### WORK TASK:
An exact copy of each line below is needed, with no images in it.

========================================================================

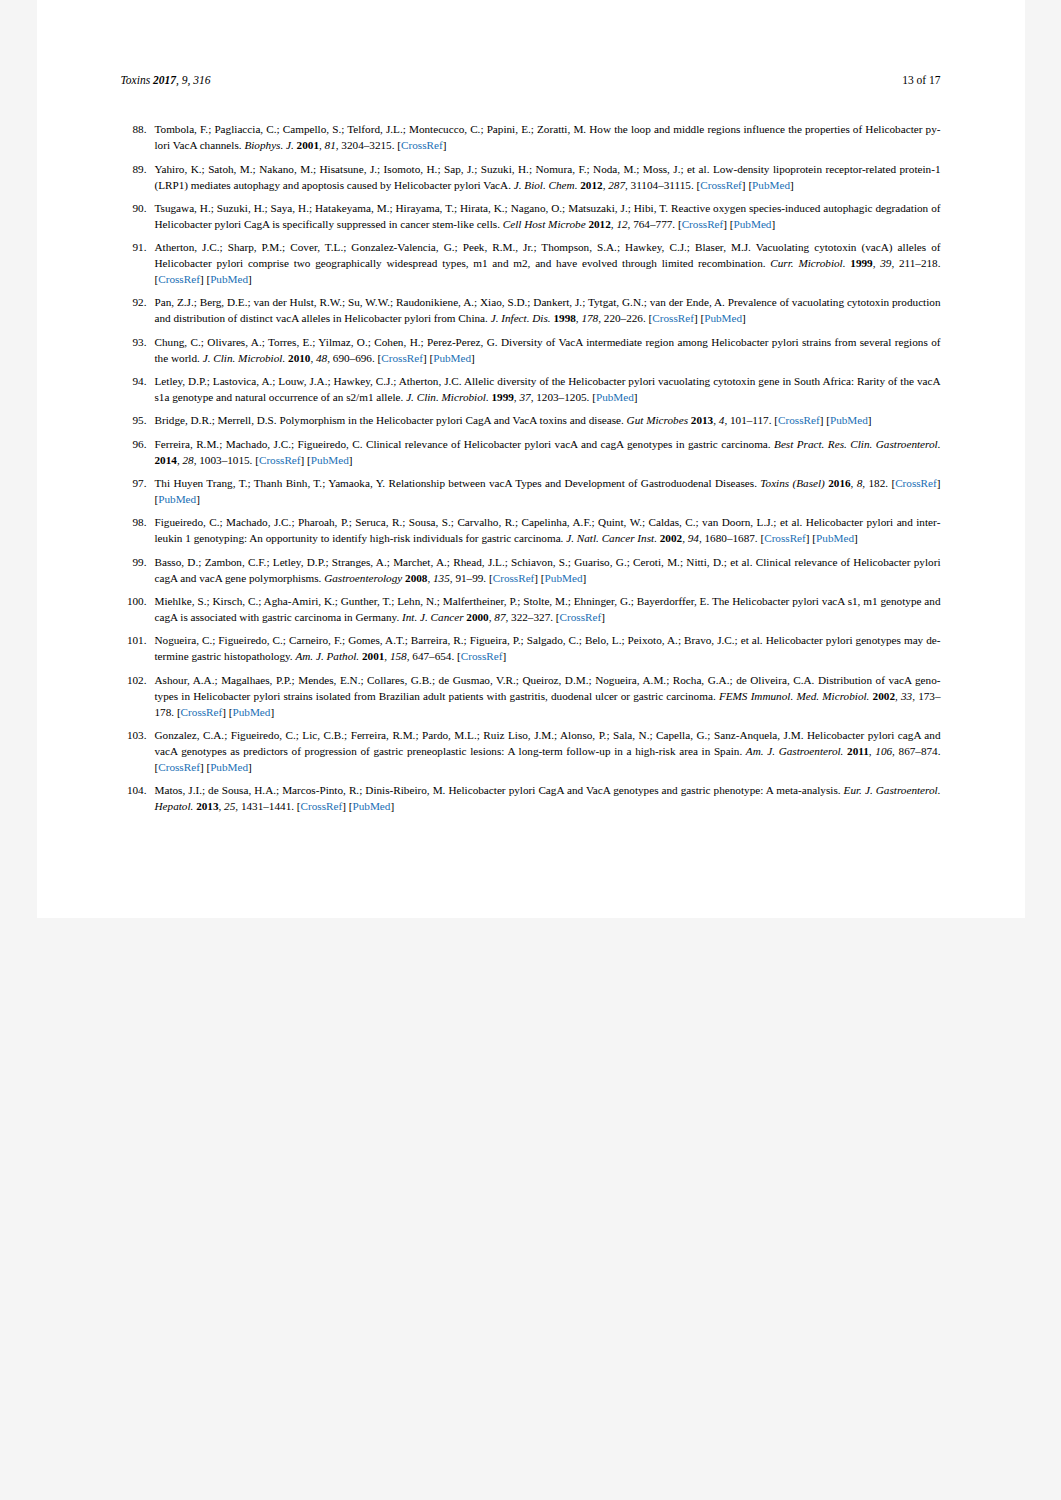Toxins 2017, 9, 316
13 of 17
88. Tombola, F.; Pagliaccia, C.; Campello, S.; Telford, J.L.; Montecucco, C.; Papini, E.; Zoratti, M. How the loop and middle regions influence the properties of Helicobacter pylori VacA channels. Biophys. J. 2001, 81, 3204–3215. [CrossRef]
89. Yahiro, K.; Satoh, M.; Nakano, M.; Hisatsune, J.; Isomoto, H.; Sap, J.; Suzuki, H.; Nomura, F.; Noda, M.; Moss, J.; et al. Low-density lipoprotein receptor-related protein-1 (LRP1) mediates autophagy and apoptosis caused by Helicobacter pylori VacA. J. Biol. Chem. 2012, 287, 31104–31115. [CrossRef] [PubMed]
90. Tsugawa, H.; Suzuki, H.; Saya, H.; Hatakeyama, M.; Hirayama, T.; Hirata, K.; Nagano, O.; Matsuzaki, J.; Hibi, T. Reactive oxygen species-induced autophagic degradation of Helicobacter pylori CagA is specifically suppressed in cancer stem-like cells. Cell Host Microbe 2012, 12, 764–777. [CrossRef] [PubMed]
91. Atherton, J.C.; Sharp, P.M.; Cover, T.L.; Gonzalez-Valencia, G.; Peek, R.M., Jr.; Thompson, S.A.; Hawkey, C.J.; Blaser, M.J. Vacuolating cytotoxin (vacA) alleles of Helicobacter pylori comprise two geographically widespread types, m1 and m2, and have evolved through limited recombination. Curr. Microbiol. 1999, 39, 211–218. [CrossRef] [PubMed]
92. Pan, Z.J.; Berg, D.E.; van der Hulst, R.W.; Su, W.W.; Raudonikiene, A.; Xiao, S.D.; Dankert, J.; Tytgat, G.N.; van der Ende, A. Prevalence of vacuolating cytotoxin production and distribution of distinct vacA alleles in Helicobacter pylori from China. J. Infect. Dis. 1998, 178, 220–226. [CrossRef] [PubMed]
93. Chung, C.; Olivares, A.; Torres, E.; Yilmaz, O.; Cohen, H.; Perez-Perez, G. Diversity of VacA intermediate region among Helicobacter pylori strains from several regions of the world. J. Clin. Microbiol. 2010, 48, 690–696. [CrossRef] [PubMed]
94. Letley, D.P.; Lastovica, A.; Louw, J.A.; Hawkey, C.J.; Atherton, J.C. Allelic diversity of the Helicobacter pylori vacuolating cytotoxin gene in South Africa: Rarity of the vacA s1a genotype and natural occurrence of an s2/m1 allele. J. Clin. Microbiol. 1999, 37, 1203–1205. [PubMed]
95. Bridge, D.R.; Merrell, D.S. Polymorphism in the Helicobacter pylori CagA and VacA toxins and disease. Gut Microbes 2013, 4, 101–117. [CrossRef] [PubMed]
96. Ferreira, R.M.; Machado, J.C.; Figueiredo, C. Clinical relevance of Helicobacter pylori vacA and cagA genotypes in gastric carcinoma. Best Pract. Res. Clin. Gastroenterol. 2014, 28, 1003–1015. [CrossRef] [PubMed]
97. Thi Huyen Trang, T.; Thanh Binh, T.; Yamaoka, Y. Relationship between vacA Types and Development of Gastroduodenal Diseases. Toxins (Basel) 2016, 8, 182. [CrossRef] [PubMed]
98. Figueiredo, C.; Machado, J.C.; Pharoah, P.; Seruca, R.; Sousa, S.; Carvalho, R.; Capelinha, A.F.; Quint, W.; Caldas, C.; van Doorn, L.J.; et al. Helicobacter pylori and interleukin 1 genotyping: An opportunity to identify high-risk individuals for gastric carcinoma. J. Natl. Cancer Inst. 2002, 94, 1680–1687. [CrossRef] [PubMed]
99. Basso, D.; Zambon, C.F.; Letley, D.P.; Stranges, A.; Marchet, A.; Rhead, J.L.; Schiavon, S.; Guariso, G.; Ceroti, M.; Nitti, D.; et al. Clinical relevance of Helicobacter pylori cagA and vacA gene polymorphisms. Gastroenterology 2008, 135, 91–99. [CrossRef] [PubMed]
100. Miehlke, S.; Kirsch, C.; Agha-Amiri, K.; Gunther, T.; Lehn, N.; Malfertheiner, P.; Stolte, M.; Ehninger, G.; Bayerdorffer, E. The Helicobacter pylori vacA s1, m1 genotype and cagA is associated with gastric carcinoma in Germany. Int. J. Cancer 2000, 87, 322–327. [CrossRef]
101. Nogueira, C.; Figueiredo, C.; Carneiro, F.; Gomes, A.T.; Barreira, R.; Figueira, P.; Salgado, C.; Belo, L.; Peixoto, A.; Bravo, J.C.; et al. Helicobacter pylori genotypes may determine gastric histopathology. Am. J. Pathol. 2001, 158, 647–654. [CrossRef]
102. Ashour, A.A.; Magalhaes, P.P.; Mendes, E.N.; Collares, G.B.; de Gusmao, V.R.; Queiroz, D.M.; Nogueira, A.M.; Rocha, G.A.; de Oliveira, C.A. Distribution of vacA genotypes in Helicobacter pylori strains isolated from Brazilian adult patients with gastritis, duodenal ulcer or gastric carcinoma. FEMS Immunol. Med. Microbiol. 2002, 33, 173–178. [CrossRef] [PubMed]
103. Gonzalez, C.A.; Figueiredo, C.; Lic, C.B.; Ferreira, R.M.; Pardo, M.L.; Ruiz Liso, J.M.; Alonso, P.; Sala, N.; Capella, G.; Sanz-Anquela, J.M. Helicobacter pylori cagA and vacA genotypes as predictors of progression of gastric preneoplastic lesions: A long-term follow-up in a high-risk area in Spain. Am. J. Gastroenterol. 2011, 106, 867–874. [CrossRef] [PubMed]
104. Matos, J.I.; de Sousa, H.A.; Marcos-Pinto, R.; Dinis-Ribeiro, M. Helicobacter pylori CagA and VacA genotypes and gastric phenotype: A meta-analysis. Eur. J. Gastroenterol. Hepatol. 2013, 25, 1431–1441. [CrossRef] [PubMed]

========================================================================

### THE COMPLETED TASK:
Toxins 2017, 9, 316
13 of 17
88. Tombola, F.; Pagliaccia, C.; Campello, S.; Telford, J.L.; Montecucco, C.; Papini, E.; Zoratti, M. How the loop and middle regions influence the properties of Helicobacter pylori VacA channels. Biophys. J. 2001, 81, 3204–3215. [CrossRef]
89. Yahiro, K.; Satoh, M.; Nakano, M.; Hisatsune, J.; Isomoto, H.; Sap, J.; Suzuki, H.; Nomura, F.; Noda, M.; Moss, J.; et al. Low-density lipoprotein receptor-related protein-1 (LRP1) mediates autophagy and apoptosis caused by Helicobacter pylori VacA. J. Biol. Chem. 2012, 287, 31104–31115. [CrossRef] [PubMed]
90. Tsugawa, H.; Suzuki, H.; Saya, H.; Hatakeyama, M.; Hirayama, T.; Hirata, K.; Nagano, O.; Matsuzaki, J.; Hibi, T. Reactive oxygen species-induced autophagic degradation of Helicobacter pylori CagA is specifically suppressed in cancer stem-like cells. Cell Host Microbe 2012, 12, 764–777. [CrossRef] [PubMed]
91. Atherton, J.C.; Sharp, P.M.; Cover, T.L.; Gonzalez-Valencia, G.; Peek, R.M., Jr.; Thompson, S.A.; Hawkey, C.J.; Blaser, M.J. Vacuolating cytotoxin (vacA) alleles of Helicobacter pylori comprise two geographically widespread types, m1 and m2, and have evolved through limited recombination. Curr. Microbiol. 1999, 39, 211–218. [CrossRef] [PubMed]
92. Pan, Z.J.; Berg, D.E.; van der Hulst, R.W.; Su, W.W.; Raudonikiene, A.; Xiao, S.D.; Dankert, J.; Tytgat, G.N.; van der Ende, A. Prevalence of vacuolating cytotoxin production and distribution of distinct vacA alleles in Helicobacter pylori from China. J. Infect. Dis. 1998, 178, 220–226. [CrossRef] [PubMed]
93. Chung, C.; Olivares, A.; Torres, E.; Yilmaz, O.; Cohen, H.; Perez-Perez, G. Diversity of VacA intermediate region among Helicobacter pylori strains from several regions of the world. J. Clin. Microbiol. 2010, 48, 690–696. [CrossRef] [PubMed]
94. Letley, D.P.; Lastovica, A.; Louw, J.A.; Hawkey, C.J.; Atherton, J.C. Allelic diversity of the Helicobacter pylori vacuolating cytotoxin gene in South Africa: Rarity of the vacA s1a genotype and natural occurrence of an s2/m1 allele. J. Clin. Microbiol. 1999, 37, 1203–1205. [PubMed]
95. Bridge, D.R.; Merrell, D.S. Polymorphism in the Helicobacter pylori CagA and VacA toxins and disease. Gut Microbes 2013, 4, 101–117. [CrossRef] [PubMed]
96. Ferreira, R.M.; Machado, J.C.; Figueiredo, C. Clinical relevance of Helicobacter pylori vacA and cagA genotypes in gastric carcinoma. Best Pract. Res. Clin. Gastroenterol. 2014, 28, 1003–1015. [CrossRef] [PubMed]
97. Thi Huyen Trang, T.; Thanh Binh, T.; Yamaoka, Y. Relationship between vacA Types and Development of Gastroduodenal Diseases. Toxins (Basel) 2016, 8, 182. [CrossRef] [PubMed]
98. Figueiredo, C.; Machado, J.C.; Pharoah, P.; Seruca, R.; Sousa, S.; Carvalho, R.; Capelinha, A.F.; Quint, W.; Caldas, C.; van Doorn, L.J.; et al. Helicobacter pylori and interleukin 1 genotyping: An opportunity to identify high-risk individuals for gastric carcinoma. J. Natl. Cancer Inst. 2002, 94, 1680–1687. [CrossRef] [PubMed]
99. Basso, D.; Zambon, C.F.; Letley, D.P.; Stranges, A.; Marchet, A.; Rhead, J.L.; Schiavon, S.; Guariso, G.; Ceroti, M.; Nitti, D.; et al. Clinical relevance of Helicobacter pylori cagA and vacA gene polymorphisms. Gastroenterology 2008, 135, 91–99. [CrossRef] [PubMed]
100. Miehlke, S.; Kirsch, C.; Agha-Amiri, K.; Gunther, T.; Lehn, N.; Malfertheiner, P.; Stolte, M.; Ehninger, G.; Bayerdorffer, E. The Helicobacter pylori vacA s1, m1 genotype and cagA is associated with gastric carcinoma in Germany. Int. J. Cancer 2000, 87, 322–327. [CrossRef]
101. Nogueira, C.; Figueiredo, C.; Carneiro, F.; Gomes, A.T.; Barreira, R.; Figueira, P.; Salgado, C.; Belo, L.; Peixoto, A.; Bravo, J.C.; et al. Helicobacter pylori genotypes may determine gastric histopathology. Am. J. Pathol. 2001, 158, 647–654. [CrossRef]
102. Ashour, A.A.; Magalhaes, P.P.; Mendes, E.N.; Collares, G.B.; de Gusmao, V.R.; Queiroz, D.M.; Nogueira, A.M.; Rocha, G.A.; de Oliveira, C.A. Distribution of vacA genotypes in Helicobacter pylori strains isolated from Brazilian adult patients with gastritis, duodenal ulcer or gastric carcinoma. FEMS Immunol. Med. Microbiol. 2002, 33, 173–178. [CrossRef] [PubMed]
103. Gonzalez, C.A.; Figueiredo, C.; Lic, C.B.; Ferreira, R.M.; Pardo, M.L.; Ruiz Liso, J.M.; Alonso, P.; Sala, N.; Capella, G.; Sanz-Anquela, J.M. Helicobacter pylori cagA and vacA genotypes as predictors of progression of gastric preneoplastic lesions: A long-term follow-up in a high-risk area in Spain. Am. J. Gastroenterol. 2011, 106, 867–874. [CrossRef] [PubMed]
104. Matos, J.I.; de Sousa, H.A.; Marcos-Pinto, R.; Dinis-Ribeiro, M. Helicobacter pylori CagA and VacA genotypes and gastric phenotype: A meta-analysis. Eur. J. Gastroenterol. Hepatol. 2013, 25, 1431–1441. [CrossRef] [PubMed]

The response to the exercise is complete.